Cho et al. ‘describe a protocol for large-scale genome-wide analysis that facilitates quality control and population stratification correction […] while maintaining the confidentiality of underlying genotypes and phenotypes. […] This approach may help to make currently restricted data available to the scientific community and could potentially enable secure genome crowdsourcing, allowing individuals to contribute their genomes to a study without compromising their privacy.’
In this preprint, Bonte et al. describe both a homomorphic encryption approach and a secure multiparty computation approach and provide efficient implementations.
Jagadeesh et al. encode an individuals functional variants as a binary vector.

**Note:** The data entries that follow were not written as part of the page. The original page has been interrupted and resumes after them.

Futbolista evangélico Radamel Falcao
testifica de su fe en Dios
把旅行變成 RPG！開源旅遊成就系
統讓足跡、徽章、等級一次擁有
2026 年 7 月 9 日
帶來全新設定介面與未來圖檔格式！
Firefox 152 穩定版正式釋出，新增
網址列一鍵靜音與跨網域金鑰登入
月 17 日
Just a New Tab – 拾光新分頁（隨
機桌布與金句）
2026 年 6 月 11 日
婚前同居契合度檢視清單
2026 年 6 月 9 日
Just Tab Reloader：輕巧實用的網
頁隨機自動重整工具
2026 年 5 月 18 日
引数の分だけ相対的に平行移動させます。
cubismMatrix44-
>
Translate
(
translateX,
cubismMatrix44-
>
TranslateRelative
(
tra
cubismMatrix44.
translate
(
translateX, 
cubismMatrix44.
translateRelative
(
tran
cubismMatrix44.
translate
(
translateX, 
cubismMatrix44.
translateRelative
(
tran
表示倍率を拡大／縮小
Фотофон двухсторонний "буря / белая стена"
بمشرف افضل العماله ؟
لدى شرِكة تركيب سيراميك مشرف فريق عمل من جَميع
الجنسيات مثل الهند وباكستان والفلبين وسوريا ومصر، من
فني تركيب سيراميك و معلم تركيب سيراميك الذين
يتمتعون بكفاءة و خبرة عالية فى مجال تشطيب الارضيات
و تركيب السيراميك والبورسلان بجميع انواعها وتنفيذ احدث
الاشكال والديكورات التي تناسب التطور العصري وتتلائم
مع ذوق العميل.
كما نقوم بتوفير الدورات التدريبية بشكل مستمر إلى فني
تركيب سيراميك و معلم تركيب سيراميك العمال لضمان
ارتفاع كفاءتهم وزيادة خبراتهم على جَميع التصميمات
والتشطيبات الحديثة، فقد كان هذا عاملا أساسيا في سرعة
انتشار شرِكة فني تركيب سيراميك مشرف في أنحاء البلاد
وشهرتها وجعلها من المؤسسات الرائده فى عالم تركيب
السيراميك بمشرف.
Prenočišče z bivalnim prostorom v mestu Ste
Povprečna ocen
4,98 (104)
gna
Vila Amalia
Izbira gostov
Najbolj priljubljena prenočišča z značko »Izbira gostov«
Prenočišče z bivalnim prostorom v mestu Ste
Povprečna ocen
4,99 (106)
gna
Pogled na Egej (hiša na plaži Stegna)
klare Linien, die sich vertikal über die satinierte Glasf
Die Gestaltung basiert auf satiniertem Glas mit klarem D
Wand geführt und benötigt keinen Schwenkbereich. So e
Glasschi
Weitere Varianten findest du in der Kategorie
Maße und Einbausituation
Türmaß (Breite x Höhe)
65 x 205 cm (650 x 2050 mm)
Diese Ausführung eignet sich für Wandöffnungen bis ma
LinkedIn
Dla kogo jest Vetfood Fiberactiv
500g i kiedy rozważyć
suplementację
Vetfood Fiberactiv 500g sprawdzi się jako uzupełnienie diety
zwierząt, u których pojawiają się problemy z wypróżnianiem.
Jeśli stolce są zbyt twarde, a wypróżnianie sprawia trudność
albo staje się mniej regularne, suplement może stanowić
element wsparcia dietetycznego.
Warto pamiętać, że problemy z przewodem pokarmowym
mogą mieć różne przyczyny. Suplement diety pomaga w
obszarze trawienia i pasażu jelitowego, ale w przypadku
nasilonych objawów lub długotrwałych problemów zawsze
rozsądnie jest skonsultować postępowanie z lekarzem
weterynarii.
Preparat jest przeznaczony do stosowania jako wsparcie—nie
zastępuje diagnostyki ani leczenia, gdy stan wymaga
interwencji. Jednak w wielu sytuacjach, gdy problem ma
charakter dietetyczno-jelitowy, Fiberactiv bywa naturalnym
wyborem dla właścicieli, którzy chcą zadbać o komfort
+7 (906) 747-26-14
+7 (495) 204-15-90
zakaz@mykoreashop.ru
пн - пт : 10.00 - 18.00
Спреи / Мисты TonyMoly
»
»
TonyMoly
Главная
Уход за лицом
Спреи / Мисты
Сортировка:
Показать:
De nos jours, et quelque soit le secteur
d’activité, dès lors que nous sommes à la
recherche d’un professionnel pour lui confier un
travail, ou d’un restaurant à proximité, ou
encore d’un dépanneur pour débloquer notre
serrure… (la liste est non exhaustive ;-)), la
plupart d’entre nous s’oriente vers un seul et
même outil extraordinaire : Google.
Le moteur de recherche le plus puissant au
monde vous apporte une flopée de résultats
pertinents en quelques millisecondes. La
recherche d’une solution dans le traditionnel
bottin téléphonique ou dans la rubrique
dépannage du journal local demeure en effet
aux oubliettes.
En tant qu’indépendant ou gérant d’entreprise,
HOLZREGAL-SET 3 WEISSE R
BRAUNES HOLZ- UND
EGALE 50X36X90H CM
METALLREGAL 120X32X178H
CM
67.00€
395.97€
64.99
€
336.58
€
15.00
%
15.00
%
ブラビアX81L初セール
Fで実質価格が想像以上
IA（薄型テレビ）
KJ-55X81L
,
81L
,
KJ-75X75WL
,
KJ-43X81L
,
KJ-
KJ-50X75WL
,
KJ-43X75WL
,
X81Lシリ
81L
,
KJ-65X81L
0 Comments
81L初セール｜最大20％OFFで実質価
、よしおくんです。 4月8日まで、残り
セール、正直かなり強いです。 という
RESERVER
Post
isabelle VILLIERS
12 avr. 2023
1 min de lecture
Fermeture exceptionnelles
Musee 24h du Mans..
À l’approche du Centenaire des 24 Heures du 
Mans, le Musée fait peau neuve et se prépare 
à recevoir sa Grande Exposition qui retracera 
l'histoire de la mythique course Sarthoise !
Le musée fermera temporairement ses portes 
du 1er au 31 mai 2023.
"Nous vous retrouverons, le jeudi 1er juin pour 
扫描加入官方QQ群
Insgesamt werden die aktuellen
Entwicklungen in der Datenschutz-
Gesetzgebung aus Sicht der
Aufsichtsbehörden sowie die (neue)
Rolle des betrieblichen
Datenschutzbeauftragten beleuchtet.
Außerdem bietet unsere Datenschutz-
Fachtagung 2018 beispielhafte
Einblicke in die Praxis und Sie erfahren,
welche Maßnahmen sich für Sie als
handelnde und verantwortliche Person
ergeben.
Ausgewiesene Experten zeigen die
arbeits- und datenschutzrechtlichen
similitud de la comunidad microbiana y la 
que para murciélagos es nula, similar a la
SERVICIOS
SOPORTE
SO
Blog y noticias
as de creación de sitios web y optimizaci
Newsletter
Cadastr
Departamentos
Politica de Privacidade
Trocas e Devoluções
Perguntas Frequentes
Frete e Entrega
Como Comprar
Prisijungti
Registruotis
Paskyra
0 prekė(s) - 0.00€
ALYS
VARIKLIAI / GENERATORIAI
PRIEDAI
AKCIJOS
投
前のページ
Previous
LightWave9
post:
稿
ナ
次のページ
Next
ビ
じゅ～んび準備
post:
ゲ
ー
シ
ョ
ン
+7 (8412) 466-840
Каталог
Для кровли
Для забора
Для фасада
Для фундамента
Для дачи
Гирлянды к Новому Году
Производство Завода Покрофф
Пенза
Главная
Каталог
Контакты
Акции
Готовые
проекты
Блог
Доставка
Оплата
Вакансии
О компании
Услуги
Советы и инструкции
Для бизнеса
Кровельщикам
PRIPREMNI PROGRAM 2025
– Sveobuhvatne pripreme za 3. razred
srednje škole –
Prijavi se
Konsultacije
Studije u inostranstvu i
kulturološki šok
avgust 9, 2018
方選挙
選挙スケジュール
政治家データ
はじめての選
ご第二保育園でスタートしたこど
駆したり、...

They then use Yao’s protocol to identify relevant coincidences between pools of such vectors engaging in secure multiparty computation.
Çetin et al. present ‘a novel string matching protocol to enable privacy-preserving queries on homomorphically encrypted data. [Their] protocol combines state-of-the-art techniques from homomorphic encryption and private set intersection protocols to minimize the computational and communication cost.’
The authors ‘propose a novel approach that combines efficient string data structures such as the Burrows–Wheeler transform with cryptographic techniques based on additive homomorphic encryption. [They] assume that the sequence data is searchable in efficient iterative query operations over a large indexed dictionary, for instance, from large genome collections and employing the (positional) Burrows–Wheeler transform. [They] use a technique called oblivious transfer that is based on additive homomorphic encryption to conceal the sequence query and the genomic region of interest in positional queries.’
Lu et al. ‘propose encryption of all genotype and phenotype data. To allow the cloud to perform meaningful computation in relation to the encrypted data, [they] use a fully homomorphic encryption scheme. Noting that [they] can evaluate typical statistics for GWAS from a frequency table, [their] solution evaluates frequency tables with encrypted genomic and clinical data as input. [They] propose to use a packing technique for efficient evaluation of these frequency tables.’
Truncated hash values of haplotype segments are used as privately known ‘genome sketches’. These serve as fuzzy extractors to decode publicly known ‘secure genome sketches’ revealing information only between related individuals.